-- EXERCISE --
In the entries below, find the line with "PIN ui_in[2]" and print exactly every line from there up to and including the line with "PIN uio_in[1]", with no other lines.

-- DATASET RECORDS --
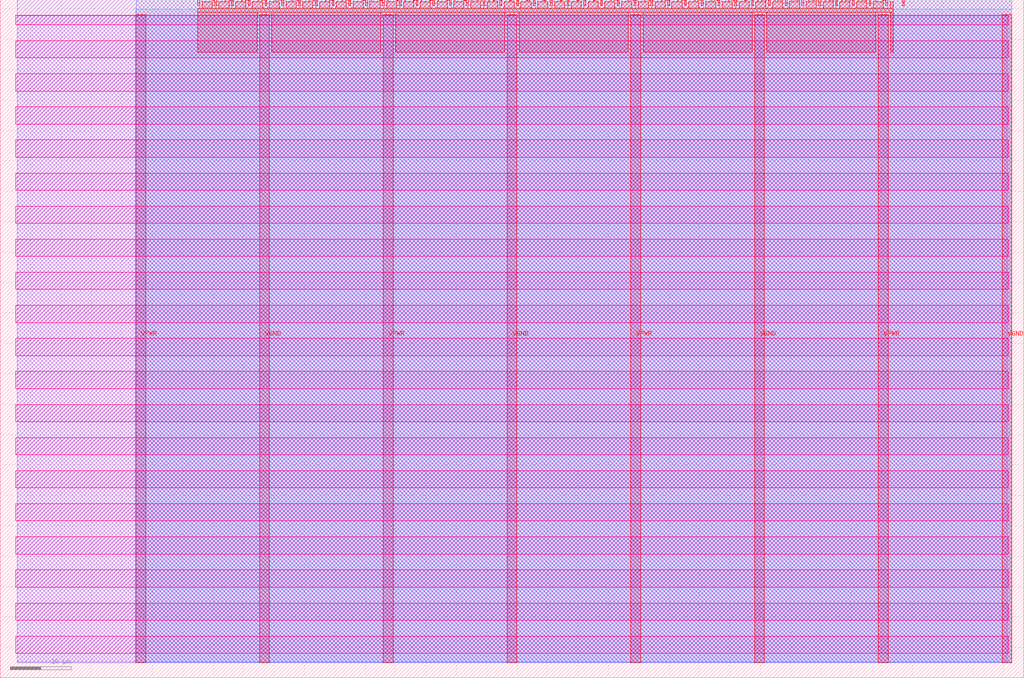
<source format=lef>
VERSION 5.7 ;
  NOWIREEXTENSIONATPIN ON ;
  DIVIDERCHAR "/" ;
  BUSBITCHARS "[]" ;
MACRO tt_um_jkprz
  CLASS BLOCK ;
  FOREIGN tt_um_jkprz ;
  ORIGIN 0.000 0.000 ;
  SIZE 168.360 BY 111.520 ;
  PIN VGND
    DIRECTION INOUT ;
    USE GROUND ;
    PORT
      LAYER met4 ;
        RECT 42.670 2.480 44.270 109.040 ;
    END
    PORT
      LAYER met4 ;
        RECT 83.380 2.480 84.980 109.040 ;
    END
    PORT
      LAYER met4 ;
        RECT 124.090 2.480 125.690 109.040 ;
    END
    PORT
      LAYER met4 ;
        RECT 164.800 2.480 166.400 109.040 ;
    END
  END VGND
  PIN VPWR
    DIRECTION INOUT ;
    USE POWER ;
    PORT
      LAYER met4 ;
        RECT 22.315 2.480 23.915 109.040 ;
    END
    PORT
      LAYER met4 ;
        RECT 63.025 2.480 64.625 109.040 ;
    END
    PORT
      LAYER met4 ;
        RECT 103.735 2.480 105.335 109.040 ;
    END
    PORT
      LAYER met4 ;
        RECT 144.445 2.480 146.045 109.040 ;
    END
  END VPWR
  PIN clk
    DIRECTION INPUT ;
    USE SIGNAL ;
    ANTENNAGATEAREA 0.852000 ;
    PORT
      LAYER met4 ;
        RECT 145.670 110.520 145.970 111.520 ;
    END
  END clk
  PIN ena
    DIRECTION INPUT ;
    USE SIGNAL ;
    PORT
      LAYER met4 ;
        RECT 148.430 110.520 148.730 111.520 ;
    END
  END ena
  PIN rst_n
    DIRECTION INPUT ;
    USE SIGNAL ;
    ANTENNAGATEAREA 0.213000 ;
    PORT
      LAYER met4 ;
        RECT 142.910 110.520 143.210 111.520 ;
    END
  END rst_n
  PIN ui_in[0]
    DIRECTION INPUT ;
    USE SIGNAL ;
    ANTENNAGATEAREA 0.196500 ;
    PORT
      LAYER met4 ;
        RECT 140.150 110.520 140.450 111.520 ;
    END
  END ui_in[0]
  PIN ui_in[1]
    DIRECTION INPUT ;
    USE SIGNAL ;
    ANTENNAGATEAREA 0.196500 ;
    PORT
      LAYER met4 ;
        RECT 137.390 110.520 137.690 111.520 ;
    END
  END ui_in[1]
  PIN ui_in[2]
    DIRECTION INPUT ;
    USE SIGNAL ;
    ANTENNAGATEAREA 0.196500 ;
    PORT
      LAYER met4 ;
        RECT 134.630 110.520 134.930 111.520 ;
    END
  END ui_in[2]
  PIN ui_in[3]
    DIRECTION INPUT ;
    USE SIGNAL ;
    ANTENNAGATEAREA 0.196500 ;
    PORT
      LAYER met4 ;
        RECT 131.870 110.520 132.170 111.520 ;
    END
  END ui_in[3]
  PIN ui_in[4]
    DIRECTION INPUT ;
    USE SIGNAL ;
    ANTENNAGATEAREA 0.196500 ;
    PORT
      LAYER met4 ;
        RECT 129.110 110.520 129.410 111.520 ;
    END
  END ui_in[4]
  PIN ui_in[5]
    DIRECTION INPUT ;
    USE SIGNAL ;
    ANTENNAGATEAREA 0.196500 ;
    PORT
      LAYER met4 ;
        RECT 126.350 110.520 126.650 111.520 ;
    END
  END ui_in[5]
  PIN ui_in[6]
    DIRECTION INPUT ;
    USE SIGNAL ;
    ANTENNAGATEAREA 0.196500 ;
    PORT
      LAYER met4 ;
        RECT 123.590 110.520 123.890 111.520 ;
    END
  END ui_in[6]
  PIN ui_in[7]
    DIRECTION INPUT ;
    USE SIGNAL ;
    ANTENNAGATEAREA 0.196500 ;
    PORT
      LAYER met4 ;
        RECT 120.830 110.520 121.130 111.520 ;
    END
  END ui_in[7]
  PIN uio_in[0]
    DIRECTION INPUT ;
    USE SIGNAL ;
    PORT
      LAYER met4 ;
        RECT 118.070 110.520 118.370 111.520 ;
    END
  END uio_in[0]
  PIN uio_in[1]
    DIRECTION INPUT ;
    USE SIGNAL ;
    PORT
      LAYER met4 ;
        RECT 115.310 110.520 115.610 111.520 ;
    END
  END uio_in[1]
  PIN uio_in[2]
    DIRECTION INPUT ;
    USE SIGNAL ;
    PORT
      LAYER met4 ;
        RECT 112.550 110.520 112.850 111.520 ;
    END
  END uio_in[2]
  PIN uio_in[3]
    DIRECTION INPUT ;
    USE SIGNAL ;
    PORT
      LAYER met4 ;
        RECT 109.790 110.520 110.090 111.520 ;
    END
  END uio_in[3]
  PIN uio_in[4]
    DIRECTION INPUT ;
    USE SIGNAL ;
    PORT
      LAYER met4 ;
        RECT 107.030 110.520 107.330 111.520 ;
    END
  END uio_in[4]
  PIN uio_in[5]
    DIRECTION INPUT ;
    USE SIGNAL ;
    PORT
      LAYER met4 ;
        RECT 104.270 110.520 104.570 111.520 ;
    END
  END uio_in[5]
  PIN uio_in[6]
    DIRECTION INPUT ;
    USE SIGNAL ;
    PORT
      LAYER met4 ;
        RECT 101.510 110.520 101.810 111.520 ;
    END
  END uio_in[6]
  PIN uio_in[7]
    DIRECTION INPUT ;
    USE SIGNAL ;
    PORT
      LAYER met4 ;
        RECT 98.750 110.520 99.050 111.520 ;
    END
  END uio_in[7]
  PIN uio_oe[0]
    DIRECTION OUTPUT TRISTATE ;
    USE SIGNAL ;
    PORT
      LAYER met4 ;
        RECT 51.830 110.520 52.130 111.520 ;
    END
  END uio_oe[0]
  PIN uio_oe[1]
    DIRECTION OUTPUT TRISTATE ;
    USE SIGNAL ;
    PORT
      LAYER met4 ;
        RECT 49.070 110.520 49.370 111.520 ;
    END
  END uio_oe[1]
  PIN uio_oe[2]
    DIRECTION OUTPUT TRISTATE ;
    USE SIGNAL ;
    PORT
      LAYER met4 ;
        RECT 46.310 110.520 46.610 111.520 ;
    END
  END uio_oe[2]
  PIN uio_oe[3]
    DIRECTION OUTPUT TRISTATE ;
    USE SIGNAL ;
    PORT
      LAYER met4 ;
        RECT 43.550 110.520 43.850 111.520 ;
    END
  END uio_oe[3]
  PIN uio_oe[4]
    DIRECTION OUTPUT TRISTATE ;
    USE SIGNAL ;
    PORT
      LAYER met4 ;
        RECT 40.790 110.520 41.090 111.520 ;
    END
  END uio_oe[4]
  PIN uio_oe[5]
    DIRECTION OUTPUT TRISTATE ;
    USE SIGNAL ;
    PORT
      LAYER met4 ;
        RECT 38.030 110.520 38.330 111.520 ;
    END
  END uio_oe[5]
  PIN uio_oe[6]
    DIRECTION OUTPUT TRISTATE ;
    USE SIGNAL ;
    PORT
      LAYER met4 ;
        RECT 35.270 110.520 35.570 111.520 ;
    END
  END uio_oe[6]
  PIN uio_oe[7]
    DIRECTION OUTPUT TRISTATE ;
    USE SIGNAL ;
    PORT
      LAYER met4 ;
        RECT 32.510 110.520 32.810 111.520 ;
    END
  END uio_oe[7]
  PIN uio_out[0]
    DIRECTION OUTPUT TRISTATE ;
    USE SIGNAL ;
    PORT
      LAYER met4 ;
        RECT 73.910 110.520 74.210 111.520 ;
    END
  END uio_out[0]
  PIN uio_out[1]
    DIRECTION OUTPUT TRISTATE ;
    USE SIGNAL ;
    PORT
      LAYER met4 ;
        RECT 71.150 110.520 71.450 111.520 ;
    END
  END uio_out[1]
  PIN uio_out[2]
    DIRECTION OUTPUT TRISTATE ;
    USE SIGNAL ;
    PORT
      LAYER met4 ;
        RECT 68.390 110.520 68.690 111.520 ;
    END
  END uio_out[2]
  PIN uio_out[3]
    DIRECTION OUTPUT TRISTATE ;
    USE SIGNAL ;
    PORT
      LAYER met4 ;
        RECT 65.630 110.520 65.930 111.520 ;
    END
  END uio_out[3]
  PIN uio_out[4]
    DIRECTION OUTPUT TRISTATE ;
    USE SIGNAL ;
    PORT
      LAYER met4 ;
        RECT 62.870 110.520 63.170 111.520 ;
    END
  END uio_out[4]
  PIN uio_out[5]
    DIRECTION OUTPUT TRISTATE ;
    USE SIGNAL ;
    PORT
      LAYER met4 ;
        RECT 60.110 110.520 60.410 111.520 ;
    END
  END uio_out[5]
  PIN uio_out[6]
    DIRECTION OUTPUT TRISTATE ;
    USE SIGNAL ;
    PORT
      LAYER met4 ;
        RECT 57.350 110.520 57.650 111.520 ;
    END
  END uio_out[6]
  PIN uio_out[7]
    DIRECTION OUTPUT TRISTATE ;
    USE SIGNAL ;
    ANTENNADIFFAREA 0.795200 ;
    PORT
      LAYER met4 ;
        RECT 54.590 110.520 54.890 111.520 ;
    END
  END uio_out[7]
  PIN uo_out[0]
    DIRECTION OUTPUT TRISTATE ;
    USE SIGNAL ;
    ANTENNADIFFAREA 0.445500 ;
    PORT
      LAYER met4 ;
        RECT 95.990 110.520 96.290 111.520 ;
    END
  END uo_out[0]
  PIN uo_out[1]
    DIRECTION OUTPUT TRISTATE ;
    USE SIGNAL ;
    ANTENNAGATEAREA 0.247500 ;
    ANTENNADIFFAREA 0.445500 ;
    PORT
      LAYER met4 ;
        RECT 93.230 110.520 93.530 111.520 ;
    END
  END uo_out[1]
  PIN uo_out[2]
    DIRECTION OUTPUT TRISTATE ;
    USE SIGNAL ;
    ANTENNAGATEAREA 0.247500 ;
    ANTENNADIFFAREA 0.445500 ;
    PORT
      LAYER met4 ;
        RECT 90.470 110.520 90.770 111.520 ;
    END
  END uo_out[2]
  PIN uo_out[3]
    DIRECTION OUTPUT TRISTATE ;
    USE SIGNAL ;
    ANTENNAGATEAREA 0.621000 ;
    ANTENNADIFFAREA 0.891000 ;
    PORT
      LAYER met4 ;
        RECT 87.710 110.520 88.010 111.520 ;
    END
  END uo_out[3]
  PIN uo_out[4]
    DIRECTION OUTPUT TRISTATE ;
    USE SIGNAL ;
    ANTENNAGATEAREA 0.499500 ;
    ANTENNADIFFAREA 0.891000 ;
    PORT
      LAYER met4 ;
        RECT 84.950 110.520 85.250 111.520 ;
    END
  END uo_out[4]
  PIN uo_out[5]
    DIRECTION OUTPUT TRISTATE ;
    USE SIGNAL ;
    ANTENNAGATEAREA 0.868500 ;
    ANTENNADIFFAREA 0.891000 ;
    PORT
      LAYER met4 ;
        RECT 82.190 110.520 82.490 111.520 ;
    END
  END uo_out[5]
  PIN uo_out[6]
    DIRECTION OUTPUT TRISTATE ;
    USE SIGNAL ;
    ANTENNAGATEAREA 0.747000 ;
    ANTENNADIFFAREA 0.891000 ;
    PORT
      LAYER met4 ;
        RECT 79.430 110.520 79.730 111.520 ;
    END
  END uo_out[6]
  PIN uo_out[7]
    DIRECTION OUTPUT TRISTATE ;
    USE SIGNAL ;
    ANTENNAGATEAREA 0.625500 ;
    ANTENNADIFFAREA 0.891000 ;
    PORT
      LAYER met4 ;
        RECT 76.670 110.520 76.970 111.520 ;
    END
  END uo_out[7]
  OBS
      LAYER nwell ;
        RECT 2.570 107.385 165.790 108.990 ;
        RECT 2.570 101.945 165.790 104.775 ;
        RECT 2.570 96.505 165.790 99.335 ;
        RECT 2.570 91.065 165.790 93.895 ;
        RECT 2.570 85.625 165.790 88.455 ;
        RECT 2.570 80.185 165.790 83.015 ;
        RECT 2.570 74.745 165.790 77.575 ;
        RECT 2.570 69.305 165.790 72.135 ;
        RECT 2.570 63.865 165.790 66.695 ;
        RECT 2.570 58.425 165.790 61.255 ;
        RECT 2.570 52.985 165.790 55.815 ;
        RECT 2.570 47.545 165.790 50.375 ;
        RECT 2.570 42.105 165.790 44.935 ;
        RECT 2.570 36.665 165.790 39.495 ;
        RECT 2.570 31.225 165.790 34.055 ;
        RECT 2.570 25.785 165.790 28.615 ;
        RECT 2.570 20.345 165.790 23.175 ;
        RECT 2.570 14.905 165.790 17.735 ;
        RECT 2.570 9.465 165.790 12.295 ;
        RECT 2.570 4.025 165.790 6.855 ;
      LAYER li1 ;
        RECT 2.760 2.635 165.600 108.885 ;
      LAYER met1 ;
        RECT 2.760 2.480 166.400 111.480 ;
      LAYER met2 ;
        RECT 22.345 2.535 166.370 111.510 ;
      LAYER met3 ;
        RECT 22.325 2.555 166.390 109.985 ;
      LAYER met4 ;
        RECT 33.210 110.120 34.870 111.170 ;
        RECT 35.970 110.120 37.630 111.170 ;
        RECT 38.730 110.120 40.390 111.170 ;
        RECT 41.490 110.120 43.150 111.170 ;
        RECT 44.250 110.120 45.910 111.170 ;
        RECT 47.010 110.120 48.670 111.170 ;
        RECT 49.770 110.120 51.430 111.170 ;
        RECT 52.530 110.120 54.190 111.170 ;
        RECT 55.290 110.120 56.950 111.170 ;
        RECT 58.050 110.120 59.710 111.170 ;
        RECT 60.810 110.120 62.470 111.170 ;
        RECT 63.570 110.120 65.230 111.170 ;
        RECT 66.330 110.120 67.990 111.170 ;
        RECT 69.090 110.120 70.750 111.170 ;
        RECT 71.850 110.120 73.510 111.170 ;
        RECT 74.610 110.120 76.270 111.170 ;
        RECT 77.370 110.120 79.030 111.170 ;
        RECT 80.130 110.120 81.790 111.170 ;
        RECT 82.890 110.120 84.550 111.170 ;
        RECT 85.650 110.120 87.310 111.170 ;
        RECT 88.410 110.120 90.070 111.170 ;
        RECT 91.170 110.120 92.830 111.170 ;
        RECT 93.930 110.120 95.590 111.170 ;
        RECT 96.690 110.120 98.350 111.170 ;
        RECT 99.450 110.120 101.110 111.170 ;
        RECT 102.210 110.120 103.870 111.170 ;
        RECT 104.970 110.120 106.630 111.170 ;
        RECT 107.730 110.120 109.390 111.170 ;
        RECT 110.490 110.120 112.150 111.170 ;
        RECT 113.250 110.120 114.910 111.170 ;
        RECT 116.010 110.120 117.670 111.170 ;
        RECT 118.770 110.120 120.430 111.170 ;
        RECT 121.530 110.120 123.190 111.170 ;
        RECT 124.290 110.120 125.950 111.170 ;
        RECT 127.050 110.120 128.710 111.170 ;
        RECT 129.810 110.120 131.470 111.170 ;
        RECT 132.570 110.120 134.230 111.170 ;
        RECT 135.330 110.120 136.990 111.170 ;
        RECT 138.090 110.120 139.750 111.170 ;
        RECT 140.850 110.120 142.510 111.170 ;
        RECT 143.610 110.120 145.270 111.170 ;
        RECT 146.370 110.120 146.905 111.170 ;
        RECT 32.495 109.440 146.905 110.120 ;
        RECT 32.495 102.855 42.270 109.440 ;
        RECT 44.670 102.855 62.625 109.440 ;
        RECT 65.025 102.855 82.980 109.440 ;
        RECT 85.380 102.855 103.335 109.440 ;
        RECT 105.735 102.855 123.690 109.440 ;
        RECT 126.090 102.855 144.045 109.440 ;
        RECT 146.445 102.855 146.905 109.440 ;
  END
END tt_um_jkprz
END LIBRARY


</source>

-- RESULT BELOW --
  PIN ui_in[2]
    DIRECTION INPUT ;
    USE SIGNAL ;
    ANTENNAGATEAREA 0.196500 ;
    PORT
      LAYER met4 ;
        RECT 134.630 110.520 134.930 111.520 ;
    END
  END ui_in[2]
  PIN ui_in[3]
    DIRECTION INPUT ;
    USE SIGNAL ;
    ANTENNAGATEAREA 0.196500 ;
    PORT
      LAYER met4 ;
        RECT 131.870 110.520 132.170 111.520 ;
    END
  END ui_in[3]
  PIN ui_in[4]
    DIRECTION INPUT ;
    USE SIGNAL ;
    ANTENNAGATEAREA 0.196500 ;
    PORT
      LAYER met4 ;
        RECT 129.110 110.520 129.410 111.520 ;
    END
  END ui_in[4]
  PIN ui_in[5]
    DIRECTION INPUT ;
    USE SIGNAL ;
    ANTENNAGATEAREA 0.196500 ;
    PORT
      LAYER met4 ;
        RECT 126.350 110.520 126.650 111.520 ;
    END
  END ui_in[5]
  PIN ui_in[6]
    DIRECTION INPUT ;
    USE SIGNAL ;
    ANTENNAGATEAREA 0.196500 ;
    PORT
      LAYER met4 ;
        RECT 123.590 110.520 123.890 111.520 ;
    END
  END ui_in[6]
  PIN ui_in[7]
    DIRECTION INPUT ;
    USE SIGNAL ;
    ANTENNAGATEAREA 0.196500 ;
    PORT
      LAYER met4 ;
        RECT 120.830 110.520 121.130 111.520 ;
    END
  END ui_in[7]
  PIN uio_in[0]
    DIRECTION INPUT ;
    USE SIGNAL ;
    PORT
      LAYER met4 ;
        RECT 118.070 110.520 118.370 111.520 ;
    END
  END uio_in[0]
  PIN uio_in[1]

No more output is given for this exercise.